Fletcher has contributed articles and opinion pieces to numerous publications including the Huffington Post, The Guardian, Symphony magazine, Gramophone magazine, The Wall Street Journal, Sonus: Journal of Global Music, the Pittsburgh Post-Gazette, The Baltimore Sun, the Journal of Music Theory Pedagogy, The Chronicle of Higher Education, and others.  

Alan studied composition with Roger Sessions, Milton Babbitt, Edward T. Cone, and Paul Lansky and piano with Jacob Lateiner and Robert Helps.  He has won numerous composing awards and received commissions from the National Dance Institute, the Pittsburgh Symphony, Los Angeles Philharmonic, Atlanta Symphony, Zurich Chamber Orchestra, Nashua Symphony, National Gallery of Art, Boston Celebrity Series, Duquesne University, New York Camerata, and other noted ensembles, organizations, and soloists.  Alan’s music includes more than 200 works in all traditional classical forms.
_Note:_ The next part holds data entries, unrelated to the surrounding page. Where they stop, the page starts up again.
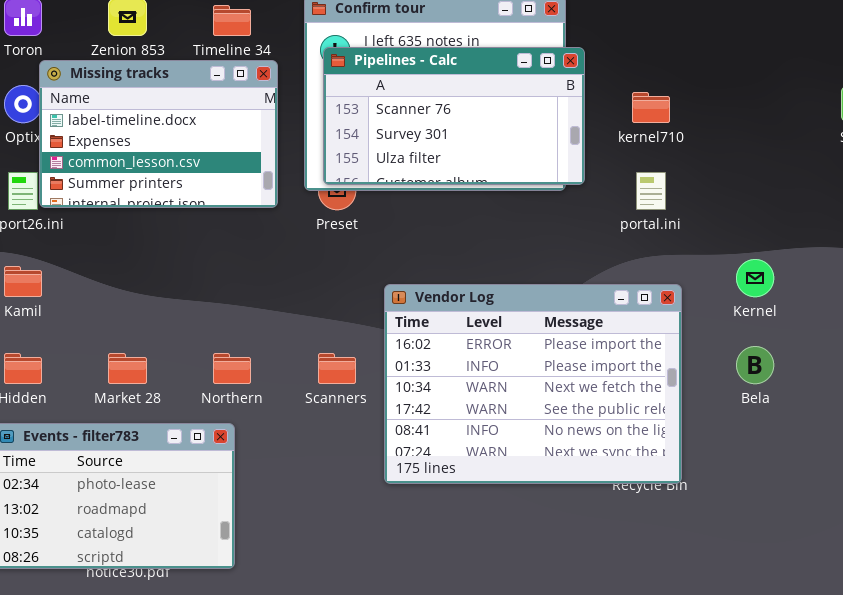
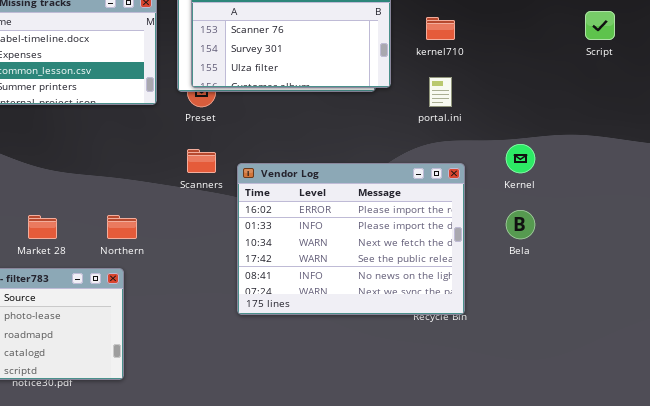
Scanners: [318,353,356,384] -> [187,149,216,173], moved

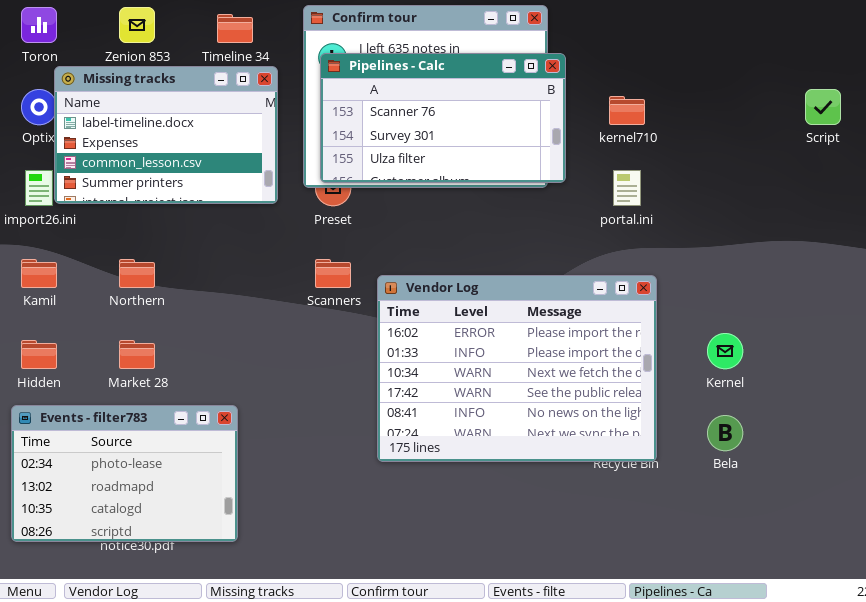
Kernel: [506,144,535,173] -> [707,333,743,369], moved
Bela: [506,210,535,239] -> [707,415,743,451], moved
Northern: [107,215,137,239] -> [119,259,155,288], moved

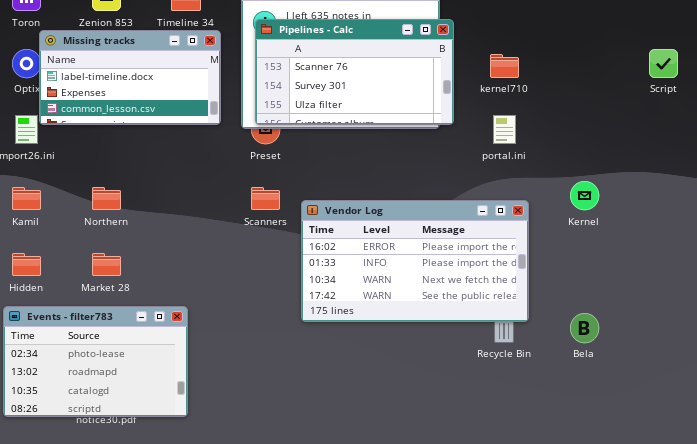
Missing tracks: [54,66,278,204] -> [39,30,221,125], resized
Vendor Log: [377,275,657,462] -> [301,200,529,322], resized
Kernel: [707,333,743,369] -> [570,181,599,210], moved

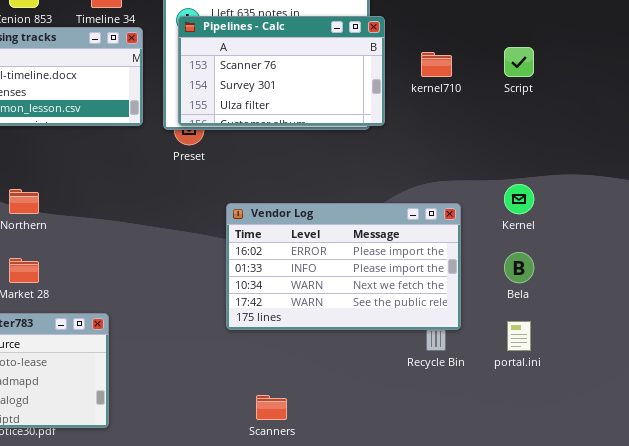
Script: [649,49,678,78] -> [504,47,534,77], moved
portal.ini: [493,115,516,144] -> [507,321,531,351], moved
Scanners: [251,187,280,210] -> [256,395,287,420], moved
Bela: [570,313,599,343] -> [504,252,534,283], moved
His music is recorded on Albany and Exton Records and published by Boosey & Hawkes and Subito. 

Fletcher has served on many boards, panels, juries, seminars, and committees, including the boards of the Aspen Institute, Aspen Science Center, Aspen Chamber Resort Association, the Boston Modern Orchestra Project, the Pittsburgh Opera, the Pittsburgh Symphony, the International Festival for Contemporary Piano, and is an Advisor for Advisory Board for the Arts.